Apple boosts App Store security with new HTTPS connections

Get busy, hackers, because Apple has just made it a little bit tougher for you to mess with someone's digital life via their connection to the App Store. According to Google researcher and security enthusiast Elie Bursztein, Apple's finally flipped the switch and is now forcing all iOS fans to use HTTPS connections when they use their devices to talk to the App Store.

The benefit? It's going to be a lot trickier for those slumming around an Internet café or other public Wifi spot to pull a man-in-the-middle attack – as might have been the case with one's previously unencrypted connection between an iPhone or iPad and the App Store app. Or, as Bursztein puts it, "Being on the same networks as the victims is all it takes" in regards to the ease at which a number of attacks could be mounted against an unsuspecting iOS user.

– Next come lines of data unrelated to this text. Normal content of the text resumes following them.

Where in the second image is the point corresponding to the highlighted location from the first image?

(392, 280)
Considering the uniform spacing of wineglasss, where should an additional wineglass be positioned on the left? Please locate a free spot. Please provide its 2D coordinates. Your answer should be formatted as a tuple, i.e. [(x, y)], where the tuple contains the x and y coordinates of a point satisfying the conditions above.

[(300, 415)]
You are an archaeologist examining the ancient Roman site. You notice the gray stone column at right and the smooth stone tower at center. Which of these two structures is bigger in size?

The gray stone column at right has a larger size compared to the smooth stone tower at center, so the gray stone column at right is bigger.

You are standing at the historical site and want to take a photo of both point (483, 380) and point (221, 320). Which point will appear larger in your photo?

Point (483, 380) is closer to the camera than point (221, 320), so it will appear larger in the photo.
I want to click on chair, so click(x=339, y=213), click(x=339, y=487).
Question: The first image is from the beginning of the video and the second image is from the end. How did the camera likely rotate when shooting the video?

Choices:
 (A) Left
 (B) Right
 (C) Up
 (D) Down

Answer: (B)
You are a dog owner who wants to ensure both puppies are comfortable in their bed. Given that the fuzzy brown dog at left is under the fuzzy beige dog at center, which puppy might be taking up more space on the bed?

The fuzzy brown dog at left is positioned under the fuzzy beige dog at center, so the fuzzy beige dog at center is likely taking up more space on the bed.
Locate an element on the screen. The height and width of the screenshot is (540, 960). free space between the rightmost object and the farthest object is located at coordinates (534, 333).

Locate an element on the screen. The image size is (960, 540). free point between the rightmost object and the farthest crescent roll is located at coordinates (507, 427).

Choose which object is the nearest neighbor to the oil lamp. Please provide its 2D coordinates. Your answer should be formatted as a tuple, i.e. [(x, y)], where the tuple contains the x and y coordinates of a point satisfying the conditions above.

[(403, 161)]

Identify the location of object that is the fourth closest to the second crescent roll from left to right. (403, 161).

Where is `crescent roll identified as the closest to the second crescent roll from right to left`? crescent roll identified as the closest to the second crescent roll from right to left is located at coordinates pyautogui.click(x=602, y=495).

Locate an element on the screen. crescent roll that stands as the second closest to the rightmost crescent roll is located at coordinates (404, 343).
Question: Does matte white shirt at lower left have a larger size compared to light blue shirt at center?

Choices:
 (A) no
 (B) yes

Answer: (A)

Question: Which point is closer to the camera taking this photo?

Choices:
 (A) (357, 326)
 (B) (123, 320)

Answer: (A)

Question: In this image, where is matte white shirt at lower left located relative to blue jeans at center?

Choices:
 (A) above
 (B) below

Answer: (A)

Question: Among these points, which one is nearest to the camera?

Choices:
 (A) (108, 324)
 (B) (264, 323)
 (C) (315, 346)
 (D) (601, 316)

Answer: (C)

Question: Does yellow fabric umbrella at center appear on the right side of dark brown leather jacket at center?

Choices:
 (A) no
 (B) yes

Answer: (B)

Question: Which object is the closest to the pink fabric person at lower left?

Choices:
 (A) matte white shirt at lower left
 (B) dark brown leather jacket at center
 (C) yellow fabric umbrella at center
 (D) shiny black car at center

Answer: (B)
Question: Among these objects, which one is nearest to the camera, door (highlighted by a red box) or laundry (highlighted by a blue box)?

In his blog post, Bursztein lists a number of examples by which an attacker could have affected those using an unencrypted connection to the App Store on their devices. Take, for example, a simple bit of password stealing:

"The user opens the App Store, which will trigger the App Store app to fetch the list of update available from the server. The attacker intercepts the reply and injects a javascript prompt into it that asks for the user Apple Id password. From the user's perspective it seems that opening the application triggered the prompt which is very deceiving. The password is then exfiltrated by including it into a script insertion url," Bursztein describes.

But that's not all.

Attackers could also allegedly force a user to install a completely different application than the one he or she initially selected (or purchased) with a bit of on-the-fly code swapping. Bursztein also describes a method by which attackers could trick a user into installing an app by "manipulating existing app upgrades" or, if an attacker is feeling particularly clever, preventing an iOS user from installing an app as-is.

Additionally, those taking a peak at the unencrypted communications between a user and the App Store would be able to get their hands on a full list of apps that said user has installed on his or her device.

"I decided to render those attacks public, in the hope that it will lead more developers (in particular mobile ones) to enable HTTPS. Enabling HTTPS and ensuring certificates validity is the most important thing you can do to secure your app communication," Bursztein writes.